Featured Historic Landmarks, Sites & Buildings

Historic Site of the week

Roman Walls of Lugo

Roman Walls of Lugo are an exceptional architectural, archaeological and constructive legacy of Roman engineering, dating from the 3rd and 4th centuries AD. The Walls are built of internal and external stone facings of slate with some granite, with a core filling of a conglomerate of slate slabs and worked stone pieces from Roman buildings, interlocked with lime mortar.

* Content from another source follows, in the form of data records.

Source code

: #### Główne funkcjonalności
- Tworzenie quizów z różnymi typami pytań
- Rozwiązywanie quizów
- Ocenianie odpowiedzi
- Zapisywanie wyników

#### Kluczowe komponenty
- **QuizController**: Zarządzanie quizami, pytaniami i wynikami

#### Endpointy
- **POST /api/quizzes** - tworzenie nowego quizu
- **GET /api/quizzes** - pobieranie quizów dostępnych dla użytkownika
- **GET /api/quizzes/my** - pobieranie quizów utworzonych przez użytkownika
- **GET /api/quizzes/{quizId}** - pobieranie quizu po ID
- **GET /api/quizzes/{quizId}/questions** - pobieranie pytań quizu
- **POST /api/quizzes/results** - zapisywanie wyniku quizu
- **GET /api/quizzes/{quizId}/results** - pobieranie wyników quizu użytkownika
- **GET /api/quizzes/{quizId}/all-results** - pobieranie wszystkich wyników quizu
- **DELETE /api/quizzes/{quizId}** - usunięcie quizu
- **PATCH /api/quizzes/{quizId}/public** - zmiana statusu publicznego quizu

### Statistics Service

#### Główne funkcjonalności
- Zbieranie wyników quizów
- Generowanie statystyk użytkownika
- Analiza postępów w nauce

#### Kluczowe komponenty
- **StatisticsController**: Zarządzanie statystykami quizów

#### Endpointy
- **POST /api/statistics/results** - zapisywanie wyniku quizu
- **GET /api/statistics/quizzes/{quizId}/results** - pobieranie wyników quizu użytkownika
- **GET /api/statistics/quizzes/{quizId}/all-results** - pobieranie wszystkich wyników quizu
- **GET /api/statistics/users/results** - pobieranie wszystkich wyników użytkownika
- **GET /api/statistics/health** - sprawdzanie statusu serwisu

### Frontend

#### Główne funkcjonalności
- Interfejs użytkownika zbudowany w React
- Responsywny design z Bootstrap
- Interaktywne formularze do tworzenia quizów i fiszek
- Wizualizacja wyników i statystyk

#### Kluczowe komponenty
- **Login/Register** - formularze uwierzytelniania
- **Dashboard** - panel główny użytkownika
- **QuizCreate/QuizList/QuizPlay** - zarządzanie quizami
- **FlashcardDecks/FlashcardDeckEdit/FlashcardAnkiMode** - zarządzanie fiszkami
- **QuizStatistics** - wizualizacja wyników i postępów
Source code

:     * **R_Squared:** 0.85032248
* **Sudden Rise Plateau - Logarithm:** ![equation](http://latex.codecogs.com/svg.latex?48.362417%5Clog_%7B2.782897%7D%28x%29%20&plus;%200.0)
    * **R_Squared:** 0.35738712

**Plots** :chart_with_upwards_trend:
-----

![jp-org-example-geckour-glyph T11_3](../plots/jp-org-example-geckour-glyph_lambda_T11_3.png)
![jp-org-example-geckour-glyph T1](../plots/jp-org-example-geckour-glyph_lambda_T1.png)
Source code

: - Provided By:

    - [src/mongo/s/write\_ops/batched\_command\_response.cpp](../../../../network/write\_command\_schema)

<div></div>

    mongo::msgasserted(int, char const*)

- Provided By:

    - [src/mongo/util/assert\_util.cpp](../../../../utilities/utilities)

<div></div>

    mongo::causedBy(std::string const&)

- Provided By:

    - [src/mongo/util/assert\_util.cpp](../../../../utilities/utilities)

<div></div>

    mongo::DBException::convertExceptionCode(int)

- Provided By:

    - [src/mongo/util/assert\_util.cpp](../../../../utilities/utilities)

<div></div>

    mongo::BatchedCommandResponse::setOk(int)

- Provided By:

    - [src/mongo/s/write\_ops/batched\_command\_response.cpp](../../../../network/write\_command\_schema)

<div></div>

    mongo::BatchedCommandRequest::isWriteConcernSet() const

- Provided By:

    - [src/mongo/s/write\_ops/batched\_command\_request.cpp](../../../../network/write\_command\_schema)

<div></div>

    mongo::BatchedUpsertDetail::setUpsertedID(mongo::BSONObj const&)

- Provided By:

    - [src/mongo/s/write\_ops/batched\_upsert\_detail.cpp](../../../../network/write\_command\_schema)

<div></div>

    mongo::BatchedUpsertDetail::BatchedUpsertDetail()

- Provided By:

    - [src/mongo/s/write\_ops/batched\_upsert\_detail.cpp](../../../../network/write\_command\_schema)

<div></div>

Their total length of 2117 m in the shape of an oblong rectangle occupies an area of 1.68 ha. Their height varies between 8 and 10 m, with a width of 4.2 m, reaching 7 m in some specific points. The walls still contain 85 external towers, 10 gates (five of which are original and five that were opened in modern times), four staircases and two ramps providing access to the walkway along the top of the walls, one of which is internal and the other external. Each tower contained access stairs leading from the intervallum to the wall walk of town wall, of which a total of 21 have been discovered to date.

The defences of Lugo are the most complete and best preserved example of Roman military architecture in the Western Roman Empire.

Despite the renovation work carried out, the walls conserve their original layout and the construction features associated with their defensive purpose, with walls, battlements, towers, fortifications, both modern and original gates and stairways, and a moat.

Since they were built, the walls have defined the layout and growth of the city, which was declared a Historical-Artistic Ensemble in 1973, forming a part of it and becoming an emblematic structure that can be freely accessed to walk along. The local inhabitants and visitors alike have used them as an area for enjoyment and as a part of urban life for centuries.

The fortifications were added to UNESCO"s World Heritage List in late 2000 and are a popular tourist attraction.